5 big takeways from Michael Cohen's congressional hearing

Mark Green
Rep. Mark Green, R-Tenn., questions Michael Cohen during a House hearing in Washington, D.C. on Feb. 27, 2019. |

Republicans say Cohen is not credible

Republicans on the committee attempted to discredit Cohen as a witness, starting with ranking member Jim Jordan of Ohio.

Jordan accused Cohen of being spiteful over the fact that he never worked in the White House even though he served as Trump’s personal lawyer for years.

“And now you're behaving just like everyone else who got fired or didn't get the job they wanted,” Jordan told Cohen.

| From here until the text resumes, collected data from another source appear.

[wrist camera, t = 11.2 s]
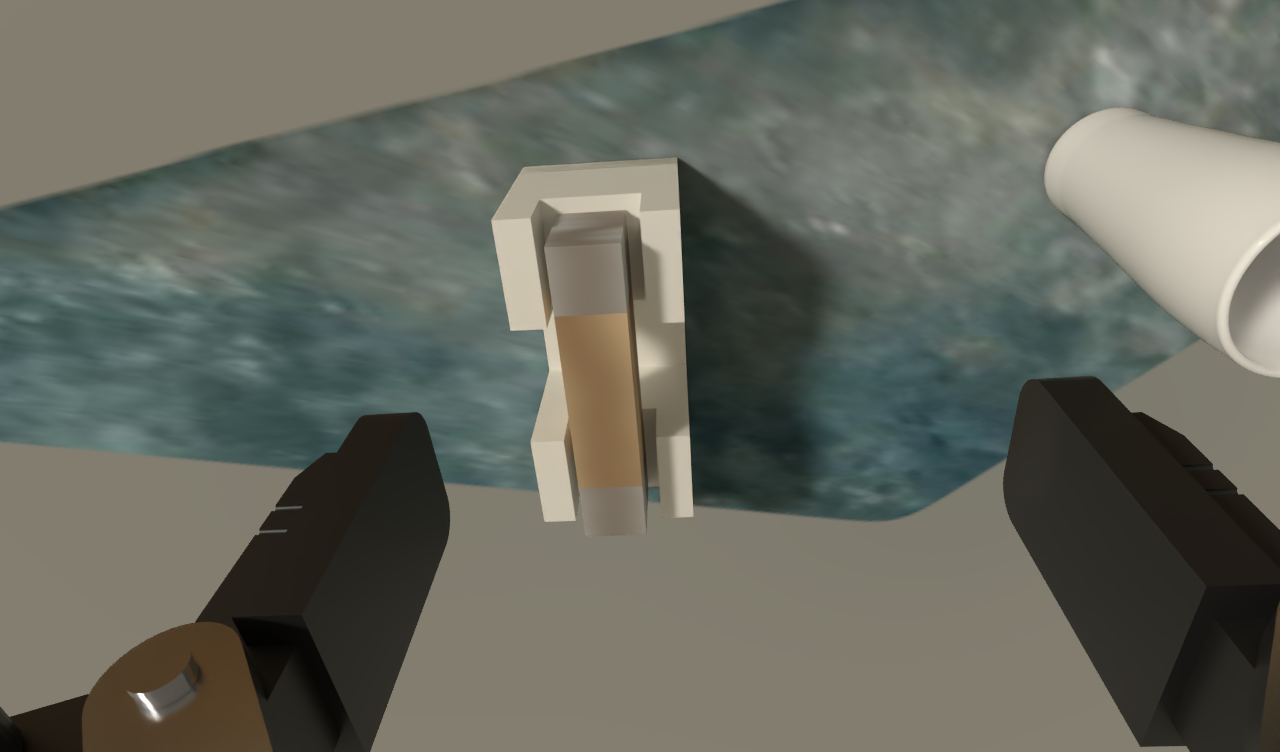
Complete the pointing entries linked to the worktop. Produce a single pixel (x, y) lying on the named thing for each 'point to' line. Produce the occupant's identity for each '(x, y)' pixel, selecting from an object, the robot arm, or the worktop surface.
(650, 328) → the white notched block
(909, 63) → the worktop surface
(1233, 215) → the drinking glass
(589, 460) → the rail
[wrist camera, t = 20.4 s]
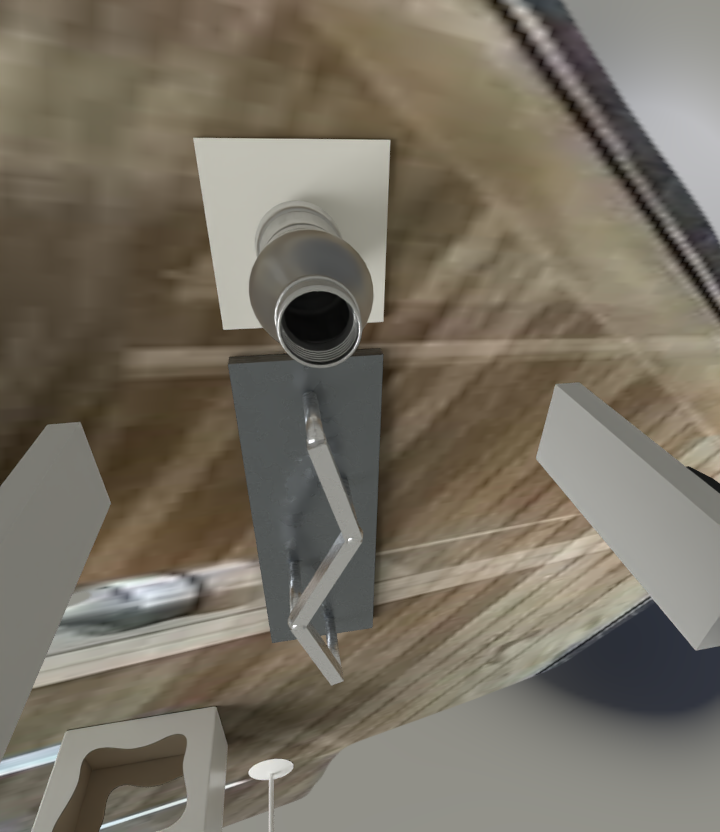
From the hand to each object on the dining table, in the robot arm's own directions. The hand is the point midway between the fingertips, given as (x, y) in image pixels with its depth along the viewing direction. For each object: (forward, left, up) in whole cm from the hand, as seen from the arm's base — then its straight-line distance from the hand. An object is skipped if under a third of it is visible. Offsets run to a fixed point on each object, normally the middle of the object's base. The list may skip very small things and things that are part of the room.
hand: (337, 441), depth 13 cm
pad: (+1, 0, -29) cm, 29 cm away
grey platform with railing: (+1, -31, -29) cm, 42 cm away
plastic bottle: (0, 0, -28) cm, 28 cm away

However, Cohen pushed back against Jordan’s argument by saying that he was proud to be the personal attorney for the president and did not want to work in the White House.

Cohen said that he was offered jobs in the White House and recalled a time that Trump lashed out at his former chief of staff Reince Priebus because Cohen did not take a job in the White House Office of General Counsel.

"I brought a lawyer in who produced a memo as to why I should not go in because there would be no attorney-client privilege and in order to handle some of the matters I talked about in my opening,” Cohen said.

Rep. Mark Green, R-Tenn., also criticized Cohen’s character suggesting that he is a “fake witness” and a “scorned man who is going to prison for lying to Congress.”

Green criticized Democrats leading the committee for issuing a “gag order,” telling Republican members what they can and cannot talk about.

“He is going to prison for lying to Congress and he is the star witness,” Green said. “If you read the sentencing report on Mr. Cohen, words like deceptive and greedy are scattered throughout that report. It paints a picture of a narcissist, a bully who can not tell the truth whether it is about the president or his own personal life. But today, he is the majority party’s star witness.”

“If the Democrats were after the truth, they would have an honest person here testifying,” Green continued. “If they were really after the truth, they would not restrict the questioning to just a few topics.”

Rep. James Comer, R-Ky., also questioned Cohen’s character.

Comer asked several questions related to Cohen’s bank fraud conviction. Cohen admitted that he lied to banks by falsely stating the amount of debt he was carrying. Comer also got Cohen to admit that the fraudulent loan was for his own personal benefit, not on behalf of Trump.